ACTION ITEM |
From the entries that follow, list every line in which the string "format" appears.

ENTRIES PROVIDED |
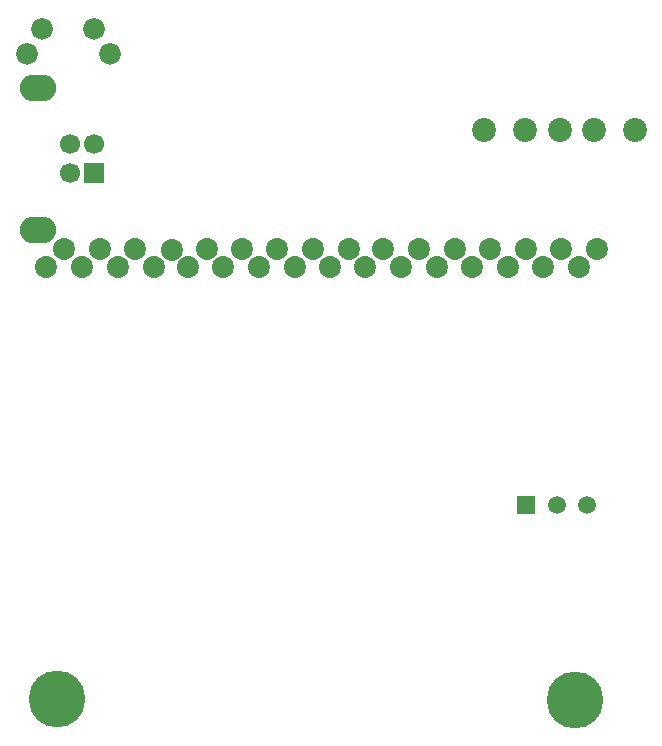
<source format=gbr>
%TF.GenerationSoftware,KiCad,Pcbnew,(6.0.2)*%
%TF.CreationDate,2022-08-25T20:59:28-05:00*%
%TF.ProjectId,REF1479,52454631-3437-4392-9e6b-696361645f70,rev?*%
%TF.SameCoordinates,Original*%
%TF.FileFunction,Soldermask,Bot*%
%TF.FilePolarity,Negative*%
%FSLAX46Y46*%
G04 Gerber Fmt 4.6, Leading zero omitted, Abs format (unit mm)*
G04 Created by KiCad (PCBNEW (6.0.2)) date 2022-08-25 20:59:28*
%MOMM*%
%LPD*%
G01*
G04 APERTURE LIST*
%ADD10R,1.500000X1.500000*%
%ADD11C,1.500000*%
%ADD12C,2.020000*%
%ADD13C,1.830000*%
%ADD14R,1.700000X1.700000*%
%ADD15C,1.700000*%
%ADD16O,3.090000X2.250000*%
%ADD17C,1.860000*%
%ADD18C,4.800000*%
G04 APERTURE END LIST*
D10*
%TO.C,Y1*%
X168694000Y-96045000D03*
D11*
X171271000Y-96048000D03*
X173853400Y-96048000D03*
%TD*%
D12*
%TO.C,J2*%
X168532000Y-64257000D03*
X171505000Y-64260000D03*
X174408000Y-64259000D03*
X165075000Y-64259000D03*
X177857000Y-64261000D03*
%TD*%
D13*
%TO.C,SW1*%
X126373000Y-57885500D03*
X127646000Y-55742500D03*
X132097000Y-55702500D03*
X133403000Y-57885500D03*
%TD*%
D14*
%TO.C,J1*%
X132055000Y-67964000D03*
D15*
X132055000Y-65464000D03*
X130055000Y-65464000D03*
X130055000Y-67964000D03*
D16*
X127345000Y-72734000D03*
X127345000Y-60694000D03*
%TD*%
D17*
%TO.C,J4*%
X174672000Y-74406000D03*
X173125500Y-75914000D03*
X171657100Y-74405900D03*
X170109000Y-75912000D03*
X168639000Y-74406000D03*
X167093000Y-75914000D03*
X165624600Y-74405900D03*
X164075000Y-75913000D03*
X162649000Y-74407000D03*
X161100200Y-75914000D03*
X159592100Y-74405900D03*
X158040000Y-75914000D03*
X156575800Y-74405900D03*
X155026000Y-75914000D03*
X153640000Y-74405000D03*
X152089000Y-75915000D03*
X150619000Y-74406000D03*
X149074000Y-75913000D03*
X147605000Y-74407000D03*
X146057000Y-75915000D03*
X144589000Y-74405000D03*
X143044000Y-75913000D03*
X141611000Y-74404000D03*
X140067000Y-75914000D03*
X138676000Y-74409000D03*
X137125000Y-75912000D03*
X135580000Y-74407000D03*
X134073000Y-75914000D03*
X132566000Y-74407000D03*
X131059000Y-75922000D03*
X129544000Y-74407000D03*
X128040500Y-75914000D03*
%TD*%
D18*
%TO.C,REF1*%
X128945000Y-112498000D03*
%TD*%
%TO.C,REF2*%
X172809000Y-112540000D03*
%TD*%
M02*

</source>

COMPLETED EXERCISE |
<source format=gbr>
G04 Gerber Fmt 4.6, Leading zero omitted, Abs format (unit mm)*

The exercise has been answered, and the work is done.